Source records.
****************************************
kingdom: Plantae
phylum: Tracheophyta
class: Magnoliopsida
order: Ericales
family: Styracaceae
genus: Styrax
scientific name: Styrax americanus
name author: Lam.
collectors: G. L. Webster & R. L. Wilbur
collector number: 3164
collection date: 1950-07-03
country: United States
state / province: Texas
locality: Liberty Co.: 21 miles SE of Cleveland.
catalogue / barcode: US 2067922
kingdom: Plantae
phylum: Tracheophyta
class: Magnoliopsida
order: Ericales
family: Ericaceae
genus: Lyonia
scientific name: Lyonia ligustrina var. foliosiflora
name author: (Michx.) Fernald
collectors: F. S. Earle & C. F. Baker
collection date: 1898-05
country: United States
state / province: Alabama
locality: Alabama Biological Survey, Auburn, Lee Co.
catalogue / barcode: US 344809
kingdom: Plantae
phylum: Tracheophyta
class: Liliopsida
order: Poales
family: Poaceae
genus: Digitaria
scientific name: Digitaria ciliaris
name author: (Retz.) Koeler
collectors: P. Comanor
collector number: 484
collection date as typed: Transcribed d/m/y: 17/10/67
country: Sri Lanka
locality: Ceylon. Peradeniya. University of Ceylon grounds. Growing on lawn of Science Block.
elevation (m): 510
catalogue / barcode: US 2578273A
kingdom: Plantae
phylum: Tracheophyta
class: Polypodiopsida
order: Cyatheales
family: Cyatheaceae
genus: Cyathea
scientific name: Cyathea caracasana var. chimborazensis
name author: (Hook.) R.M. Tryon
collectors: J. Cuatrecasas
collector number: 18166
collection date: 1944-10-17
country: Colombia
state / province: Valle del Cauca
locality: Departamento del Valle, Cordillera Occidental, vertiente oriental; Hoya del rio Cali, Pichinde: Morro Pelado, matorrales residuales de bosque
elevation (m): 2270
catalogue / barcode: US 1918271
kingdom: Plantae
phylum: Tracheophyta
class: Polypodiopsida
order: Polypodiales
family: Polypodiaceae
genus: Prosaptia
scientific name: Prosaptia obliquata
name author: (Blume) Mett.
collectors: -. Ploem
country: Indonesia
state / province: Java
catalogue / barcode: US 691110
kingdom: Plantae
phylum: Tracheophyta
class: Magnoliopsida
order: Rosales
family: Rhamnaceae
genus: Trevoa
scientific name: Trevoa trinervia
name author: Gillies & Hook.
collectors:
****************************************
Express every line of the listing above as a JSON list of strings, one string per line, leaving out blank lines.

[
  "kingdom: Plantae",
  "phylum: Tracheophyta",
  "class: Magnoliopsida",
  "order: Ericales",
  "family: Styracaceae",
  "genus: Styrax",
  "scientific name: Styrax americanus",
  "name author: Lam.",
  "collectors: G. L. Webster & R. L. Wilbur",
  "collector number: 3164",
  "collection date: 1950-07-03",
  "country: United States",
  "state / province: Texas",
  "locality: Liberty Co.: 21 miles SE of Cleveland.",
  "catalogue / barcode: US 2067922",
  "kingdom: Plantae",
  "phylum: Tracheophyta",
  "class: Magnoliopsida",
  "order: Ericales",
  "family: Ericaceae",
  "genus: Lyonia",
  "scientific name: Lyonia ligustrina var. foliosiflora",
  "name author: (Michx.) Fernald",
  "collectors: F. S. Earle & C. F. Baker",
  "collection date: 1898-05",
  "country: United States",
  "state / province: Alabama",
  "locality: Alabama Biological Survey, Auburn, Lee Co.",
  "catalogue / barcode: US 344809",
  "kingdom: Plantae",
  "phylum: Tracheophyta",
  "class: Liliopsida",
  "order: Poales",
  "family: Poaceae",
  "genus: Digitaria",
  "scientific name: Digitaria ciliaris",
  "name author: (Retz.) Koeler",
  "collectors: P. Comanor",
  "collector number: 484",
  "collection date as typed: Transcribed d/m/y: 17/10/67",
  "country: Sri Lanka",
  "locality: Ceylon. Peradeniya. University of Ceylon grounds. Growing on lawn of Science Block.",
  "elevation (m): 510",
  "catalogue / barcode: US 2578273A",
  "kingdom: Plantae",
  "phylum: Tracheophyta",
  "class: Polypodiopsida",
  "order: Cyatheales",
  "family: Cyatheaceae",
  "genus: Cyathea",
  "scientific name: Cyathea caracasana var. chimborazensis",
  "name author: (Hook.) R.M. Tryon",
  "collectors: J. Cuatrecasas",
  "collector number: 18166",
  "collection date: 1944-10-17",
  "country: Colombia",
  "state / province: Valle del Cauca",
  "locality: Departamento del Valle, Cordillera Occidental, vertiente oriental; Hoya del rio Cali, Pichinde: Morro Pelado, matorrales residuales de bosque",
  "elevation (m): 2270",
  "catalogue / barcode: US 1918271",
  "kingdom: Plantae",
  "phylum: Tracheophyta",
  "class: Polypodiopsida",
  "order: Polypodiales",
  "family: Polypodiaceae",
  "genus: Prosaptia",
  "scientific name: Prosaptia obliquata",
  "name author: (Blume) Mett.",
  "collectors: -. Ploem",
  "country: Indonesia",
  "state / province: Java",
  "catalogue / barcode: US 691110",
  "kingdom: Plantae",
  "phylum: Tracheophyta",
  "class: Magnoliopsida",
  "order: Rosales",
  "family: Rhamnaceae",
  "genus: Trevoa",
  "scientific name: Trevoa trinervia",
  "name author: Gillies & Hook.",
  "collectors:"
]